フレームを本体スロットに取り付...  - 2006/02/25(Sat) 09:49 JPEG_file_177  

PCIライザーは内向きですので、一番内側のスロットに挿します。しかしMATE-X/WやMATR-Rでは、ここは汎用スロットではなく、「抜かないでください98グラフィクスボード」専用スロットとなっているので、まずこれを真ん中スロット(1)に移設する必要が生じます。このための配線追加をマザーボードに施します(後述)。空いた内側スロットにライザー基板を挿します。中段や下段のボードは、うまい具合に本体フレームに引っかかってくれて、固定されます。この写真は中段を使用した例です。



最下段スロットを使う場合  - 2006/02/25(Sat) 09:55 JPEG_file_178  

最下段スロットを使う場合はこんな感じで固定されます。ブラケットの切れ込みがうまくフレームにかみ合うので、前後に力を掛けても大丈夫です。しかし左右に力を掛けれは、ボードが脱落することもあるので、太いケーブルを挿さなければならないようなボードは無理があります。



G8YKK改造裏面  - 2006/02/25(Sat) 10:31 JPEG_file_179  

「抜かないでください」ボードを移設するために、G8YKKマザーボードに改造をおこないます。この写真は裏面の様子です。横取りするピンは次の通り。A09,B10,A11,A14,B14,A19(以上は固有配線)

そのほか、ライザ土台に追加する信号としては、 A60,B60(バスマスタ線の追加)、B11(クロック線の追加)があります。
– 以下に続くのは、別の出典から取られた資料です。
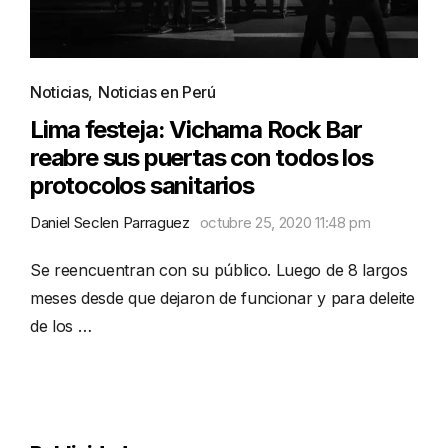
Noticias
,
Noticias en Perú
Lima festeja: Vichama Rock Bar
reabre sus puertas con todos los
protocolos sanitarios
Daniel Seclen Parraguez
octubre 25, 2020 11:48 pm
Se reencuentran con su público. Luego de 8 largos
meses desde que dejaron de funcionar y para deleite
de los …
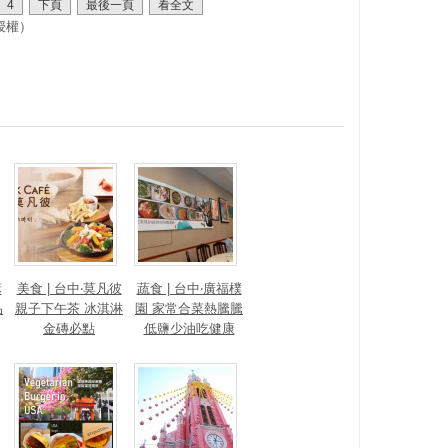
4
下頁
最後一頁
看全文
授權）
麻
美食 | 台中‧莫凡彼
蔬食 | 台中‧廣福樸
品
親子下午茶 冰淇淋
園 家常合菜熱騰騰
金磚必點
低鹽少油吃健康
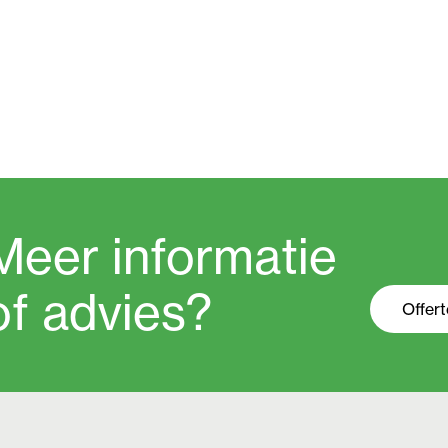
Meer informatie
of advies?
Offer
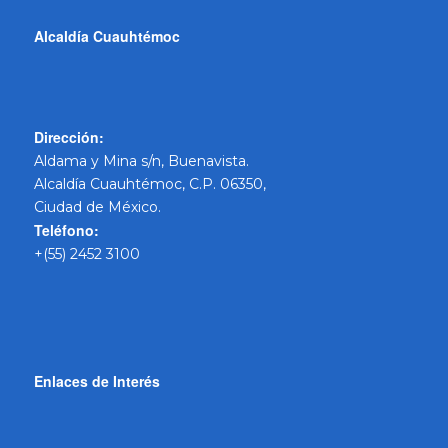
Alcaldía Cuauhtémoc
Dirección:
Aldama y Mina s/n, Buenavista.
Alcaldía Cuauhtémoc, C.P. 06350,
Ciudad de México.
Teléfono:
+(55) 2452 3100
Enlaces de Interés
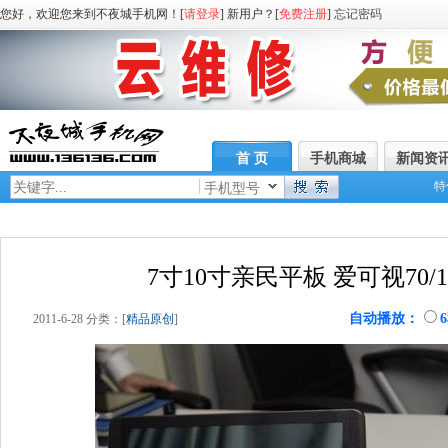
您好，欢迎您来到不夜城手机网！[
请登录
] 新用户？[
免费注册
]
忘记密码
首 页
手机商城
新闻资
特
手机型号
7寸10寸亲民平板 爱可视70/
自动播放：
2011-6-28 分类：[
精品原创
]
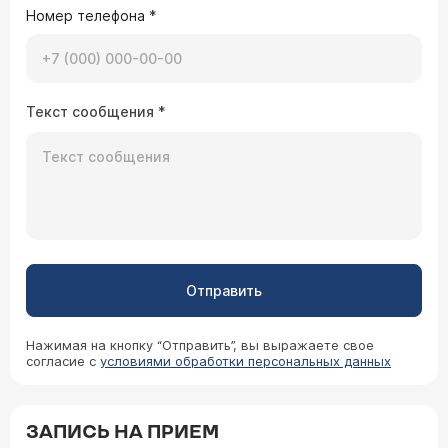
Номер телефона
*
Текст сообщения
*
Отправить
Нажимая на кнопку “Отправить”, вы выражаете свое
согласие с
условиями обработки персональных данных
ЗАПИСЬ НА ПРИЕМ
ライザー側の改造  - 2006/02/25(Sat) 10:44 JPEG_file_180  

まずIDSEL信号。上段と中段には、100オームの抵抗がA26につながっています。この手前でパターンカットし、100オームの接続先を任意に選べるようにします(A26と書いたところからのびる青線)。これによりデバイス番号は任意に設定できます。パターンカットは裏側なので写真では見えません。なお、下段のIDSELは土台と同一となります、これは接続がPCIソケット下なので変更は困難です。

 このNXライザでは、上段スロットのバスマスタ線は、A60,B60を使用、中段のバスマスタ線は、A40,A41を使用しています(写真でB40,B41というマジック表記が見えますがこれは間違い)。A60,B60は9821のマザー上でも未使用ですが、A40,A41は、キャッシュ関係は機能未使用とはいえ、プルアップされてしまっている(というかマザーの3スロット間で接続されている)ようなので、ここから入れるわけには行きません。したがって下段からとるか、若番ピンにあるテストピンあたりから入れることになります。

 A17,B18のバスマスタ線の横取りは、青線と赤線です。この場合は下段は使用しない作りにしたので、中段のバスマスタ信号は下段から横取りしています。

 割り込み線4本はいじらずにそのまま使うことにします。また、このライザー固有の、予約ピンを使った線は、そのままでは「抜かないでくださいボード」の固有信号ピンとカブってまずいので、コネクタエッジのところですべてパターンをはがし、接触しないようにしています。




「抜かないでボード」のブラケット加工  - 2006/02/25(Sat) 10:49 JPEG_file_181  

「抜かないで下さいボード」は、専用スロット以外にはうまく刺さらないようになっています。これはブラケットの下部が幅広いうえに位置がズレているためです。そこでヤスリで削って、一般のPCIスロットに装着できる形状にします。実はこれが一番面倒な加工作業かもしれません。



ライザ組み込み完成図(一例)  - 2006/02/25(Sat) 10:55 JPEG_file_182  

このライザーを使った場合、上にCバス2段分の空間がありますので、さらにCHANPON-ZERO2を載せたり、なんていうこともできますし、もちろん上段にCバスを入れることもできます(中段は少々苦しいかも)。この例ではライザーの下段を使用せず、ライザーの中段はブラケットなしのものを入れたので、X-PCM音源ボードも装着できています。



PCIクロックラインの追加  - 2006/02/25(Sat) 11:08 JPEG_file_183  

最後に、PCIクロックの処理です。クロックはライザ上で横取り分配でもまあ動かなくはないですが、オーバークロックは全く効かなくなります。幸い(というか98の出し惜しみ仕様のため)W49C65 H12(の互換品)PLL-ICには遊んでいる出力が2本あります。ピン番でいうと8と9です。ここからクロックを引っ張ってきます。しかしただ持ってきてもあまりうまく行きません。うまい具合に(?)近くに独立空きランド[7J11]があるので、そこに22オームのダンピング抵抗を置いてやることにします。これでなんとか91MHzに耐えうるようになります。